Valinor was a part of the Undying Lands, a location often cited in Tolkien’s mythology. The most-cited reference to those islands comes at the end of LOTR. According to a 2009 paper in the peer-reviewed journal “Mythlore ” led by Keith Kelly, of Pennsylvania’s Kutztown University, the Undying Lands are a point of eternal refuge and rest. The informal name for the location used by NASA engineers for navigation and honorific purposes is apt for Ingenuity, which made 72 flights since alighting on the surface of Mars with its robotic companion, the Perseverance rover, on Feb. 18, 2021.
The helicopter’s flying days are over after engineers spotted damage to the blades, making it incapable of flying again. However, it can still transmit engineering data to Perseverance so long as the rover remains within range. Perseverance, on the other hand, will continue to prioritize its mission of collecting samples for a possible Mars sample return mission (MSR) in the 2030s. That means that sooner or later, the rover will move away from the grounded Ingenuity and leave the flying sentinel silent, marking the end of the drone’s mission.

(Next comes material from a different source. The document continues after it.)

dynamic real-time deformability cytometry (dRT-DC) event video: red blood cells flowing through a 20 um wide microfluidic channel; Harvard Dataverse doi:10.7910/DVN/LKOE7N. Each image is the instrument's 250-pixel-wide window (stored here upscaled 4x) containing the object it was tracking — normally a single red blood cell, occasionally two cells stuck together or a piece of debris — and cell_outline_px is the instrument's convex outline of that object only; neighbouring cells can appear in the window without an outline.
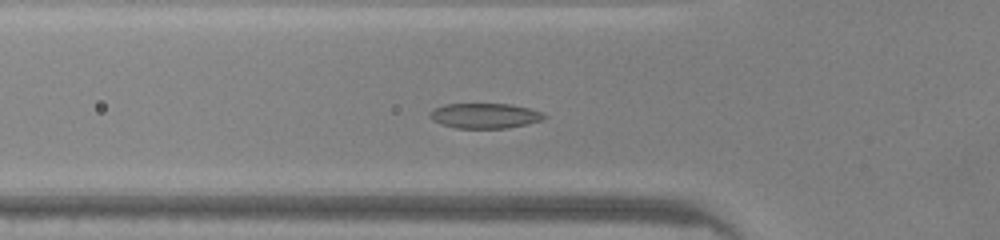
{"species": "common noctule bat (a hibernating species)", "species_latin": "Nyctalus noctula", "temperature_condition": "warm", "stored_images_in_passage": 34, "camera_frame_rate_fps": 3000, "um_per_image_px": 0.085, "animal": {"sex": "male", "body_mass_g": 20.0, "forearm_length_mm": 53.3}, "frame": {"image": 1, "passage_image": 2, "time_ms": 0.333, "image_size_px": [1000, 240], "cell_outline_px": [[548, 116], [544, 120], [508, 128], [456, 128], [440, 124], [432, 120], [428, 116], [436, 108], [444, 104], [512, 104], [544, 112]], "centroid_in_image_um": [41.25, 9.84], "position_along_channel_um": 84.5, "area_um2": 16.82}}
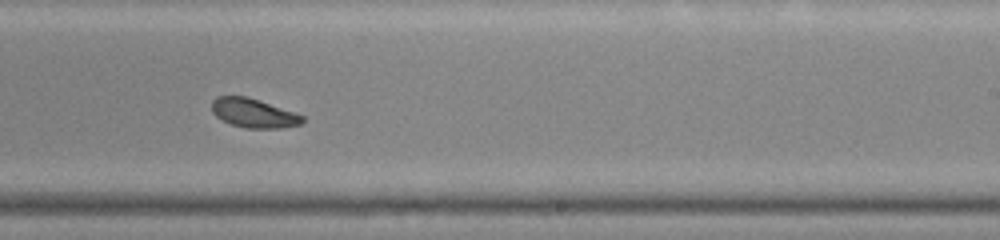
{"frame": {"image": 2, "passage_image": 15, "time_ms": 4.667, "image_size_px": [1000, 240], "cell_outline_px": [[304, 120], [300, 124], [280, 128], [248, 128], [232, 124], [220, 120], [212, 112], [212, 100], [216, 96], [248, 96], [304, 116]], "centroid_in_image_um": [21.51, 9.61], "position_along_channel_um": 267.5, "area_um2": 15.26}}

NASA does plan to continue deploying flying sentinels on future missions, including two fetch helicopters on the MSR mission plan. But that’s assuming that ongoing budgetary woes for the program can be overcome quickly. NASA’s Jet Propulsion Laboratory, which manages Ingenuity and MSR, slashed 8% of its workforce this week due to Congressional uncertainty about NASA’s budget and MSR.